L’année dernière, Une vision une voix : changer le système du bien-être de l’enfance de l’Ontario afin de mieux servir les Afro‑Canadiens a publié un Rapport de recherche et les Pratiques d’équité raciale afin d’aider les SAE à réaliser des changements positifs. Avez-vous participé à ce projet?

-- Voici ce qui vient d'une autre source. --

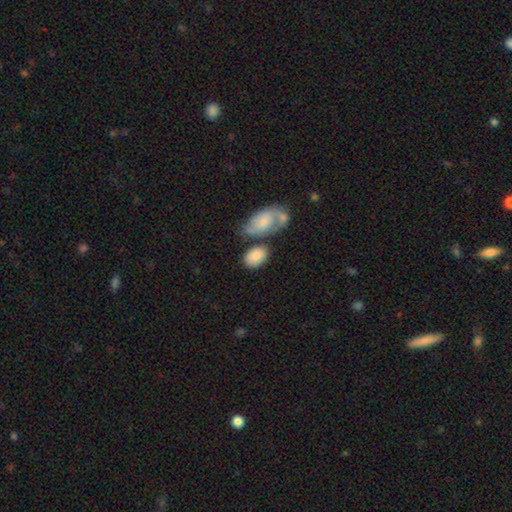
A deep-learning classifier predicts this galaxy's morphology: Smooth or featured: smooth — 81% (featured or disk — 13%)
How rounded: in between — 86% (round — 13%)
Merging: none — 49% (merger — 26%)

Comme je suis la directrice générale d’un centre de santé pour femmes qui travaille fréquemment avec des femmes ayant affaire à l’aide à l’enfance, il était logique que je participe au projet Une vision une voix. Mais étant donné que le projet a été lancé au même moment où j’entreprenais le processus d’adoption d’un enfant, j’estimais que le fait d’y participer créerait un conflit d’intérêts. Comme mon expérience d’adoption m’a beaucoup appris sur la façon dont le système doit s’améliorer, j’ai parlé de mon expérience durant les consultations d’Une vision une voix avec la communauté afro-canadienne. Je me suis aussi exprimée au symposium de lancement du Cadre de pratique, en souhaitant que le fait de partager mon expérience puisse contribuer à réaliser des changements positifs.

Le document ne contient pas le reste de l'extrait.